WORK REQUIRED: Exactly the lines from the one containing "left hip: (52, 302)" through the one containing "left eye: (108, 37)" in the listing below are to be copied, with the pictures left out.

LISTED ENTRIES:

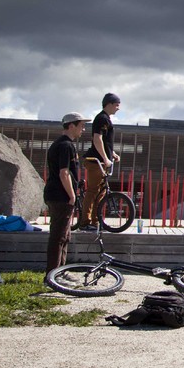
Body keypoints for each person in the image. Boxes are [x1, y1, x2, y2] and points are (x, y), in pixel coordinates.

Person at [45, 112, 87, 273]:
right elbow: (64, 173)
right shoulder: (65, 145)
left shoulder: (63, 144)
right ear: (71, 126)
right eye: (81, 126)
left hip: (58, 195)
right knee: (58, 236)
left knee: (64, 236)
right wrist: (71, 195)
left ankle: (60, 272)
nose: (83, 129)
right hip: (60, 195)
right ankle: (52, 274)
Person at [79, 92, 122, 231]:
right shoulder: (102, 118)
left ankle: (95, 221)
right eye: (116, 105)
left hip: (102, 161)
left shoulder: (106, 119)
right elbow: (97, 139)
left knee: (100, 192)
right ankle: (85, 222)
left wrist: (112, 154)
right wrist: (104, 158)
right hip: (96, 161)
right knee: (93, 191)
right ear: (108, 104)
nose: (118, 108)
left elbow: (105, 141)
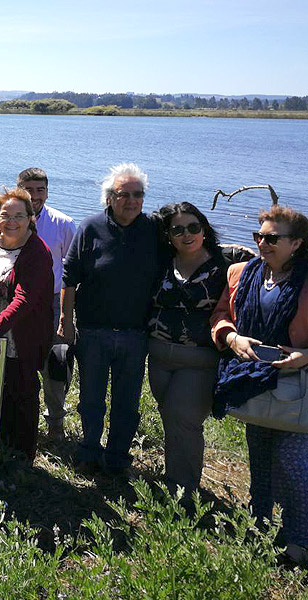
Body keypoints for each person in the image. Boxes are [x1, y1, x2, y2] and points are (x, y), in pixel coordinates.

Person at [211, 205, 308, 563]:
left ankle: (299, 543)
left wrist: (305, 355)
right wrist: (232, 338)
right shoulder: (241, 273)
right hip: (253, 381)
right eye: (259, 237)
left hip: (296, 387)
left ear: (296, 243)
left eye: (272, 238)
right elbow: (221, 315)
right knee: (261, 462)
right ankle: (259, 531)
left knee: (294, 466)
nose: (263, 244)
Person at [60, 163, 159, 477]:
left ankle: (117, 458)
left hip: (136, 333)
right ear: (109, 198)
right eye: (123, 194)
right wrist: (67, 321)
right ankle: (88, 452)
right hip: (92, 331)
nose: (131, 200)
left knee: (127, 404)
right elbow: (69, 278)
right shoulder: (90, 228)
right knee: (90, 400)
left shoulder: (155, 230)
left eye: (137, 194)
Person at [148, 202, 232, 495]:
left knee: (184, 418)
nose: (187, 234)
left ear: (204, 229)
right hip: (158, 356)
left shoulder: (225, 266)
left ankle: (182, 492)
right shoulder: (161, 262)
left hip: (199, 360)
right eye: (178, 229)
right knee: (171, 418)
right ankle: (177, 480)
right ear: (168, 235)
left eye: (193, 227)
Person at [0, 187, 53, 463]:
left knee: (23, 396)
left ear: (31, 218)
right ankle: (0, 447)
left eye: (19, 215)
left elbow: (24, 300)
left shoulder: (37, 252)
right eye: (5, 215)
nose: (12, 221)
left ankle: (22, 457)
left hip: (22, 337)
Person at [16, 168, 76, 440]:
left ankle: (55, 423)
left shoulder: (63, 223)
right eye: (28, 189)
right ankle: (20, 421)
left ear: (47, 192)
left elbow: (73, 273)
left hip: (52, 302)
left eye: (40, 189)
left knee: (55, 364)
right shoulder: (3, 220)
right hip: (16, 302)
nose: (35, 195)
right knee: (20, 363)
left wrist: (67, 314)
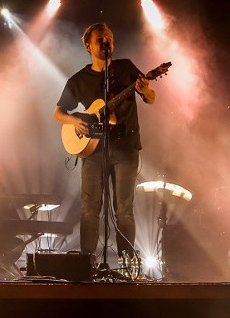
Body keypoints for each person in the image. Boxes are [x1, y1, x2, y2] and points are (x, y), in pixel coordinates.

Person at [53, 22, 156, 265]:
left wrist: (147, 89)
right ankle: (86, 262)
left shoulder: (126, 68)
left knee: (124, 210)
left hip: (125, 148)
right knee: (90, 208)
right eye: (100, 39)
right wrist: (75, 122)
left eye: (108, 37)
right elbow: (58, 112)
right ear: (89, 46)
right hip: (93, 152)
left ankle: (128, 263)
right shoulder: (80, 79)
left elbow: (149, 99)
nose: (106, 41)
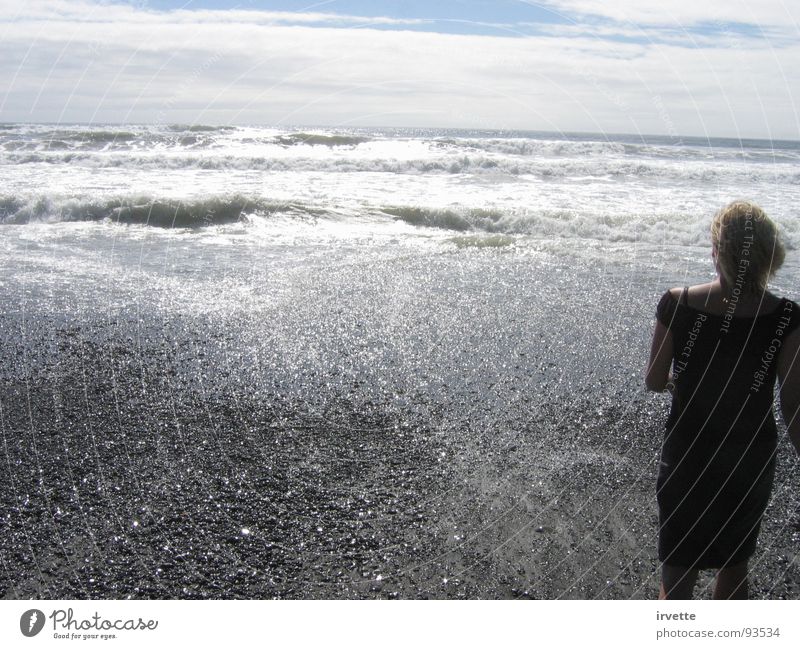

TASK OUTPUT:
left hip: (52, 302)
left eye: (40, 189)
left knee: (55, 364)
right shoulder: (3, 220)
right hip: (16, 302)
nose: (35, 195)
right knee: (20, 363)
left wrist: (67, 314)
Body keypoints for each person in the image. Boxes are [x1, y1, x2, y2] and points are (x, y), in pixel coordinates.

Person at [53, 22, 156, 265]:
left wrist: (147, 89)
right ankle: (86, 262)
left shoulder: (126, 68)
left knee: (124, 210)
left hip: (125, 148)
right knee: (90, 208)
right eye: (100, 39)
right wrist: (75, 122)
left eye: (108, 37)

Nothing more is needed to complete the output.